Yasmin Rüpke

Personal information
- Full name: Yasmin Mary Bunter Jayasuriya
- Date of birth: 28 February 1992 (age 33)
- Place of birth: Fleet, England
- Height: 1.65 m (5 ft 5 in)
- Position: Defender

College career
- Years: Team / Apps / (Gls)
- 2010–2013: Francis Marion Patriots / 69 / (17)

Senior career*
- Years: Team / Apps / (Gls)
- –2005: Southampton
- 2008–2010: Fulham
- 2013: Virginia Beach Piranhas / 7 / (1)
- 2014: Carolina Elite Cobras / 0 / (0)
- 2014–2017: Neunkirch / 59 / (15)
- 2017–2023: Basel / 110 / (6)

= Yasmin Bunter =

English footballer (born 1992)

Yasmin Bunter (born 28 February 1992) is an English former footballer who played as a defender.

==Early life==
Bunter was born in Fleet, England. She started playing football at the age of nine. She grew up in England.

==College career==
Bunter played football for the women's team of Francis Marion University in the United States. She was previously enrolled at Farnborough College in England.

==Club career==
Bunter started her career with English side Southampton but left after their women's team was disbanded after relegation, before joining Fulham, but the women's team of Fulham then disbanded due to financial reasons.

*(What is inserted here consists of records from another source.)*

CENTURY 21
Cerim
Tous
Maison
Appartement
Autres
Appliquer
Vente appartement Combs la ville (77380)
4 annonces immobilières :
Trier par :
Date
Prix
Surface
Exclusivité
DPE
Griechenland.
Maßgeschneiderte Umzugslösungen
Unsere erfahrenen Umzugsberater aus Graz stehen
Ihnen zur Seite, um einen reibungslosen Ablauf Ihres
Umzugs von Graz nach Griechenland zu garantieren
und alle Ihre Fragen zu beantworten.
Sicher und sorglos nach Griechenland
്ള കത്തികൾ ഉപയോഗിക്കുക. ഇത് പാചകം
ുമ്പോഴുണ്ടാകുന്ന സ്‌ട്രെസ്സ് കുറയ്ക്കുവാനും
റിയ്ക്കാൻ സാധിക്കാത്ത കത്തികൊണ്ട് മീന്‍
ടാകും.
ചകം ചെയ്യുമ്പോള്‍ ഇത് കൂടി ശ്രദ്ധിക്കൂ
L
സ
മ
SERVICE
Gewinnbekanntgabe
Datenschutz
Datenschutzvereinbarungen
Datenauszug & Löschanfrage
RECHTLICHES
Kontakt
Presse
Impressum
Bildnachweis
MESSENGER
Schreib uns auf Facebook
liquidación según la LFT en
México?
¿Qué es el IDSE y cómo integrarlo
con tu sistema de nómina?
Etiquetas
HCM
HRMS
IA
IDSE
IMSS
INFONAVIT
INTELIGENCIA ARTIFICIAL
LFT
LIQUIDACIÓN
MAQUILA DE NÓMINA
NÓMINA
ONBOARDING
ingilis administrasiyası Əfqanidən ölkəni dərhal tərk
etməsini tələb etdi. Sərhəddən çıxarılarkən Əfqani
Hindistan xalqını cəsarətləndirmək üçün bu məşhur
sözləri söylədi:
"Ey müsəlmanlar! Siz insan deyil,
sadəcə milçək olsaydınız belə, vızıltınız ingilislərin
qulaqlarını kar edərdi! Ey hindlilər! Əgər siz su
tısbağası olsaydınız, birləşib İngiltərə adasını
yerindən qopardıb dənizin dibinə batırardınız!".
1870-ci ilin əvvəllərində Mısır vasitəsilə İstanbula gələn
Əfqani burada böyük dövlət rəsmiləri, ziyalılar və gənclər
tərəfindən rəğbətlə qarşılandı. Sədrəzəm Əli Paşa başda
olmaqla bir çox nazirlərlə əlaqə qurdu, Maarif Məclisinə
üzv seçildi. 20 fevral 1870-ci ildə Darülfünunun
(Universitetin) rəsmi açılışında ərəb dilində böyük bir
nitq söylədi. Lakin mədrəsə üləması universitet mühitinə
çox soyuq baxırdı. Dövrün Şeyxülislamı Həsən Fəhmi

In 2018, she competed in the UEFA Women's Champions League with Swiss side FCB for the first time.

==International career==
Bunter is eligible to represent the Sri Lanka women's national football team internationally.

==Style of play==
Bunter is known for her versatility as a player.

==Personal life==
Bunter was born to a Sri Lankan mother.